Audio Architecture & Capture
The DiktaMe.Core/Audio/ namespace controls the heartbeat of the dictation pipeline. It exclusively manages microphone devices, raw buffer capture, Memory Streams, and the automated ducking of competing desktop sounds.
dIKta.me relies internally on NAudio to securely interface with the low-level Windows WASAPI (Windows Audio Session API) driver ecosystem.
Audio Capture Lifecycle
sequenceDiagram
participant User as User
participant Hotkey as GlobalHotkeyService
participant Audio as AudioCaptureService
participant Ducker as AudioDuckerService
participant STT as STTRouter (Pipeline)
User->>Hotkey: Presses Ctrl+Alt+D
Hotkey->>Audio: StartRecordingAsync()
Audio->>Ducker: DuckDesktopAudio(20%)
rect rgb(20, 40, 60)
Note right of Audio: WASAPI Loop (16kHz 16-bit PCM)
loop Every 300ms
Audio-->>Audio: Write bytes to MemoryStream
opt If IStreamingSTTProvider
Audio->>STT: Yield return byte[] (WebSockets)
end
end
end
User->>Hotkey: Releases Ctrl+Alt+D
Hotkey->>Audio: StopRecordingAsync()
Audio->>Ducker: RestoreAudioVolume()
opt If ISTTProvider (Batch)
Audio->>STT: Submit monolithic byte[] array
end
The interaction between the user pressing Ctrl+Alt+D (Dictate) and the raw voice audio being submitted to the Speech-to-Text inference engine involves a strict, memory-safe data lifecycle.
Because audio capture generates massive arrays of floating-point data, the architecture prioritizes minimizing object allocations.
1. Device Selection & Initialization
When the AudioCaptureService initializes, it queries the internal Windows mixer driver using NAudio's MMDeviceEnumerator.
It will default to the primary system recording device unless the user has explicitly defined a unique microphone override string in the .json application settings.
2. Stream Buffering
Instead of holding an entire 10-minute WAV file in RAM identically, capture runs inside an asynchronous stream handler hooked into NAudio's DataAvailable event loop.
Audio is fundamentally sampled at 16 kHz, 16-bit Mono (PCM). This exact footprint is chosen intentionally because it is natively supported directly by Deepgram Flux/Nova, Whisper.net Local execution, and Google Gemini without requiring CPU-intensive upsampling or format conversion logic mid-flight.
3. Ducking (Audio Attenuation)
If the user has Audio Ducking enabled, the AudioDuckerService is immediately triggered on record start.
The service drops into the Windows AudioSessionManager to find any process outputting audio (Spotify, Edge, Games) that isn't the core dIKta.me process.
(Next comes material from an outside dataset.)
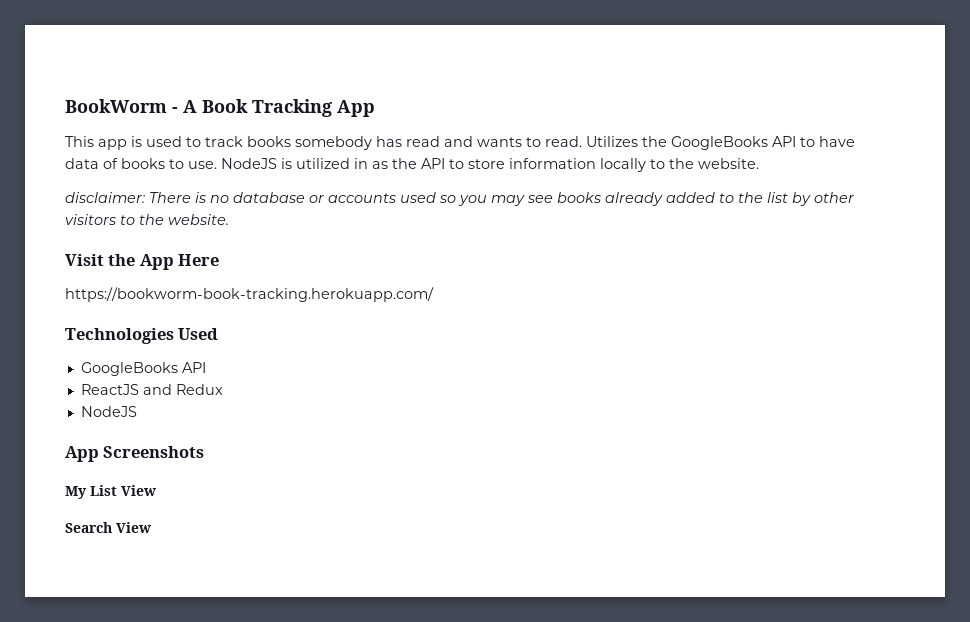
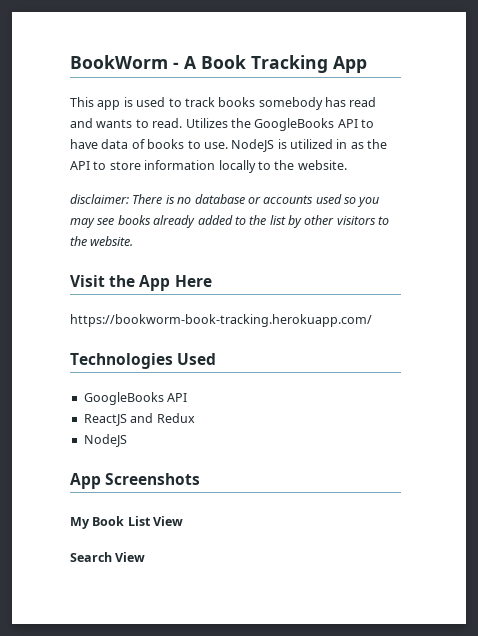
(87, 492) none -> [92,516,125,526] Book

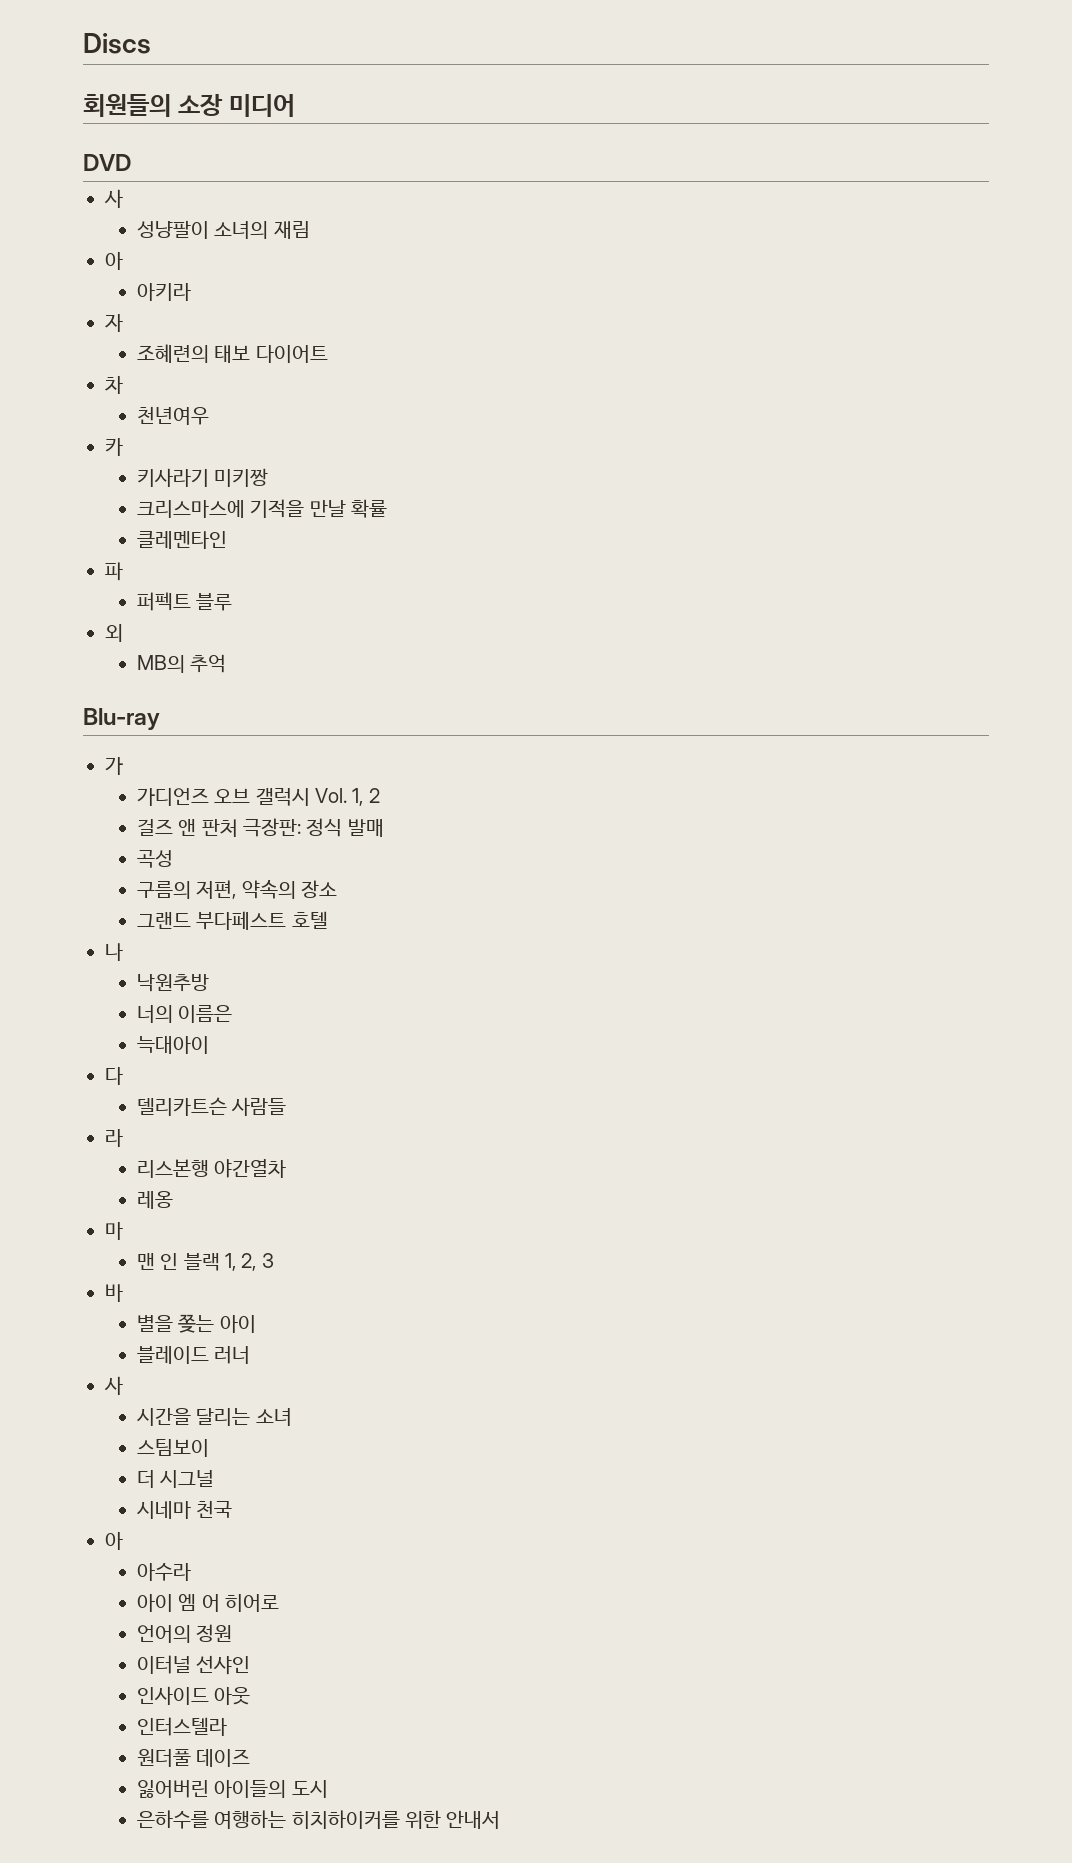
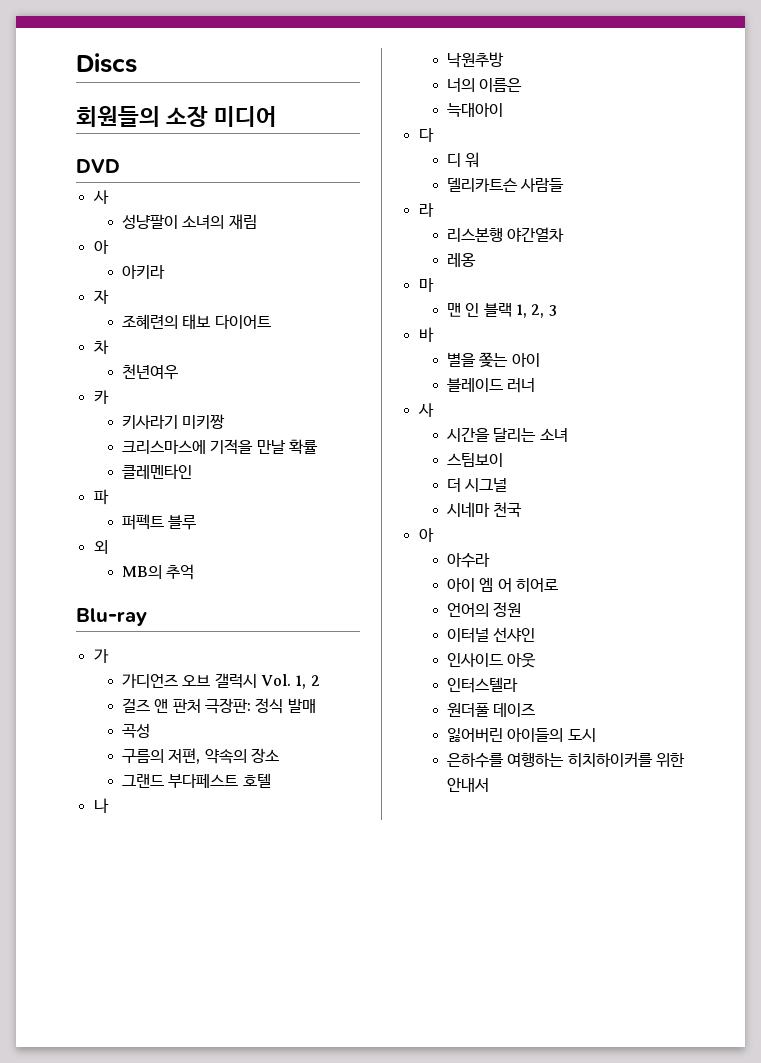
(123, 1076) none -> [447,152,480,168] // 디 워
It sets the session volume scalar to the configured interface percentage (e.g. 20%) and then strictly waits to restore the volume exactly after the key is released.
4. Memory Stream Handoff
As the WasapiCapture feeds chunks of audio byte arrays, the AudioCaptureService writes them securely into an expanding, encapsulated MemoryStream.
If the current Pipeline supports Batch Processing (like Whisper.net), this MemoryStream simply closes on key release and acts as the payload.
If the pipeline supports Streaming Processing (like Deepgram WebSockets), the capture loop actively intercepts each 320ms buffer packet and yields it directly onto the network socket asynchronously immediately, drastically cutting down total end-to-end user latency.